Recent studies have shown that the kinetics of hepatitis B virus (HBV) clearance during antiviral therapy are slow, requiring long-term therapy to control viral replication. It has also been shown that emergence of resistant mutants is accelerated by high HBV replication and hepatocyte turnover, which are common features in patients with chronic HBV infection. It is therefore important to continue research on novel antiviral agents to design optimal combination strategies. The duck and woodchuck models of hepadnavirus infection are currently the best models for the investigation of the inhibitory effect of nucleoside analogues on wild-type and lamivudine-resistant mutants. Our studies revealed that these mutants have a decreased priming and elongation activity, and remain sensitive to novel nucleoside analogues. Tissue culture experiments with transient transfection of wild-type and mutant viruses also confirmed these data.

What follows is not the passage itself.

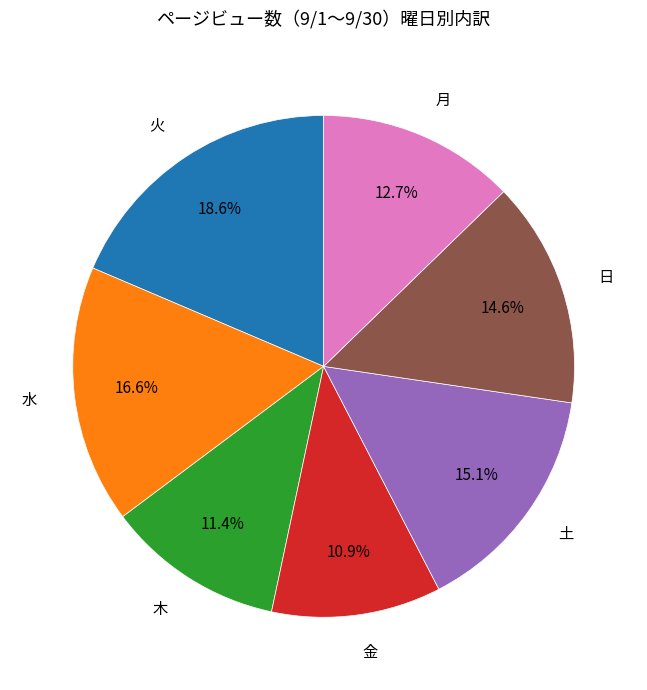

Between 月 and 火, which is larger?

火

Infection studies in primary hepatocytes and in animal models gave insight into the pathobiology of lamivudine-resistant mutants, as well as into the kinetics of wild-type virus clearance during antiviral therapy. Furthermore, it appears that novel strategies inducing a specific anti-HBV immune response by a DNA vaccine approach may induce viral clearance. Altogether, these results suggest that: (i) lamivudine-resistant mutants are likely to be cross-resistant to other L-cytidine analogues; (ii) antiviral therapy using a single reverse transcriptase (RT) inhibitor is likely to fail to eradicate viral covalently closed circular DNA; and (iii) new nucleoside analogues with unique mode of action (inhibition of priming or elongation of RT, or DNA polymerase activity) and activity against lamivudine-resistant strains are emerging. Combination of these new anti-HBV agents with DNA based immunization may prove useful to eradicate viral infection.[1]